Prepárate para venir al encuentro de tu Dios.Amós 4:12.

Más vale no reírse de ello

Durante una entrevista, a un hombre político le pareció bien contestar con humor a una pregunta acerca de la muerte, diciendo: «¡Yo tengo más amigos en el infierno que en el paraíso! Y sepa usted que a menudo pienso en la muerte, a fin de prepararme para ella». Algún tiempo después tuvo la oportunidad de oír el Evangelio, la buena nueva de la salvación de Dios ofrecida a todos. Pero sus días estaban contados. Su vida se detuvo bruscamente cuando se encontraba en plena actividad y gloria. Ignoramos si este hombre creyó en el Evangelio antes de morir. Pero usted que lee estas líneas, ¿está preparado?

Nadie piensa en su propia muerte con indiferencia. Aun el creyente se da cuenta de que se trata de un solemne término, que no se presta para bromear.

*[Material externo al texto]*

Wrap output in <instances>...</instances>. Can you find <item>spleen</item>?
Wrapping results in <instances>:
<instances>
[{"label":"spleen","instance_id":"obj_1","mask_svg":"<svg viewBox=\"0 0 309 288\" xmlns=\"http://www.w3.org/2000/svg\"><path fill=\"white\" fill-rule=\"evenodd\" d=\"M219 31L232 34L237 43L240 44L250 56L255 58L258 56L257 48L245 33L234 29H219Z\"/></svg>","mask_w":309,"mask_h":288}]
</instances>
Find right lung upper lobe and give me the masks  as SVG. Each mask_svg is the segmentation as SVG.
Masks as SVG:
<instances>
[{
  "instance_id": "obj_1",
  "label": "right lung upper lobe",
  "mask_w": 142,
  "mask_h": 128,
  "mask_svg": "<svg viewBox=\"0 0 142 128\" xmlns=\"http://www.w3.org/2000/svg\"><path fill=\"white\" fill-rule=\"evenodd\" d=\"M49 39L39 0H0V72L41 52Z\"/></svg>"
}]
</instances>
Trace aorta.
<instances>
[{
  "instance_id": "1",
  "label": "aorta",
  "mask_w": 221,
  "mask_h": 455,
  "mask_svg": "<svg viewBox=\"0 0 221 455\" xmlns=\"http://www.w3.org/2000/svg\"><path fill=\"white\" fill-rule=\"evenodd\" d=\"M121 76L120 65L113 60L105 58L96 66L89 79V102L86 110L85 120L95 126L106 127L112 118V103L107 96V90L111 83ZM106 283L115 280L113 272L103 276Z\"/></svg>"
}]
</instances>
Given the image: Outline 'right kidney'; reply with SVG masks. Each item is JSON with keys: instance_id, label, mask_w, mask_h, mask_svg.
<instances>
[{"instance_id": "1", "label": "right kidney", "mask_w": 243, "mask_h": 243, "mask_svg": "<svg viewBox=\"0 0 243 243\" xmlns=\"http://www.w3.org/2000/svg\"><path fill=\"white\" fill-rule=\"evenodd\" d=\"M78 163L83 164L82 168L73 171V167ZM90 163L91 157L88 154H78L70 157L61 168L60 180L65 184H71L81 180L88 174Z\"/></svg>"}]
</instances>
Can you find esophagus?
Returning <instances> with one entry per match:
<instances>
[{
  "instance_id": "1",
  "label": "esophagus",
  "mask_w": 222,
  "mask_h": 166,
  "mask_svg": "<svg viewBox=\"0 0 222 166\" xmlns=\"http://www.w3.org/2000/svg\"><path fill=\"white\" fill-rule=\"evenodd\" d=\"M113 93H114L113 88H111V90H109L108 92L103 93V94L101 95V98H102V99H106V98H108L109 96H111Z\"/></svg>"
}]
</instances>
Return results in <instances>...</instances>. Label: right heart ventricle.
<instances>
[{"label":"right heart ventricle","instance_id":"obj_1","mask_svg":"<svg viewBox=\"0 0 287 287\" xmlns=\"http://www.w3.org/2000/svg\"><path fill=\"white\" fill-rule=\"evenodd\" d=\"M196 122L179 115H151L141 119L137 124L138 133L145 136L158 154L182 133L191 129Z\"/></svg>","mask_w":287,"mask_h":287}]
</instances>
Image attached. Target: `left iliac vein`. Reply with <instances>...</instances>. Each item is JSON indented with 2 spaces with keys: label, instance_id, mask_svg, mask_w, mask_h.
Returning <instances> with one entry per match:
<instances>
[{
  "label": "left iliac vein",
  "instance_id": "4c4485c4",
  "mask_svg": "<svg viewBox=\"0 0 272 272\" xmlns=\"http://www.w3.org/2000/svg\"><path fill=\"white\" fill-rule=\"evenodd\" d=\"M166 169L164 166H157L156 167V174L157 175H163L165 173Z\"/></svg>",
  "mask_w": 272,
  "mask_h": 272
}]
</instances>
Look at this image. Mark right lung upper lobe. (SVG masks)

Eclesiastés 3:11 dice que Dios “ha puesto eternidad en el corazón” del hombre. No lo creó para la muerte. Ella es la consecuencia de la rebeldía (el pecado) del hombre contra su Creador, y lo conduce al juicio. “¡Horrenda cosa es caer en manos del Dios vivo!” (Hebreos 10:31).

Pero ese mismo Dios vivo dio a su Hijo unigénito, para que todo aquel que cree en él no sea juzgado, “mas tenga vida eterna”. ¡Qué cambio radical de situación! ¡Qué Dios tan poderoso tenemos! Sí, verdaderamente él “vuelve las tinieblas en mañana” (Amós 5:8).